# Exercise description
Transcribe the listing below word for word but skip its images.

_ _ _ _ _ _ _

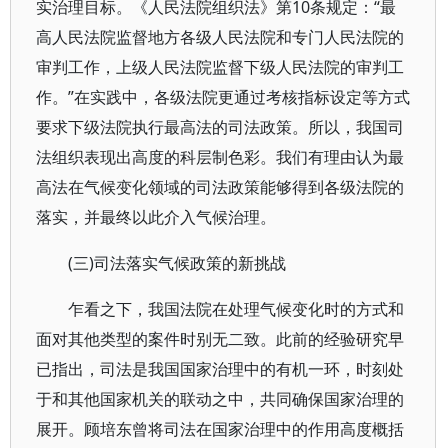
实治理目标。《人民法院组织法》第10条规定：“最
高人民法院监督地方各级人民法院和专门人民法院的
审判工作，上级人民法院监督下级人民法院的审判工
作。”在实践中，各级法院更通过考核指标设定等方式
要求下级法院执行最高法的司法政策。所以，我国司
法组织表现出高度的科层制色彩。我们有理由认为最
高法在气候变化领域的司法政策能够得到各级法院的
落实，并最终以此介入气候治理。
(三)司法落实气候政策的新挑战
乍看之下，我国法院在处理气候变化时的方式和
面对其他类型的案件时别无二致。此前的经验研究早
已指出，司法是我国国家治理中的有机一环，时刻处
于和其他国家机关的联动之中，共同确保国家治理的
展开。顾培东曾将司法在国家治理中的作用高度概括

_ _ _ _ _ _ _

# The answer
实治理目标。《人民法院组织法》第10条规定：“最
高人民法院监督地方各级人民法院和专门人民法院的
审判工作，上级人民法院监督下级人民法院的审判工
作。”在实践中，各级法院更通过考核指标设定等方式
要求下级法院执行最高法的司法政策。所以，我国司
法组织表现出高度的科层制色彩。我们有理由认为最
高法在气候变化领域的司法政策能够得到各级法院的
落实，并最终以此介入气候治理。
(三)司法落实气候政策的新挑战
乍看之下，我国法院在处理气候变化时的方式和
面对其他类型的案件时别无二致。此前的经验研究早
已指出，司法是我国国家治理中的有机一环，时刻处
于和其他国家机关的联动之中，共同确保国家治理的
展开。顾培东曾将司法在国家治理中的作用高度概括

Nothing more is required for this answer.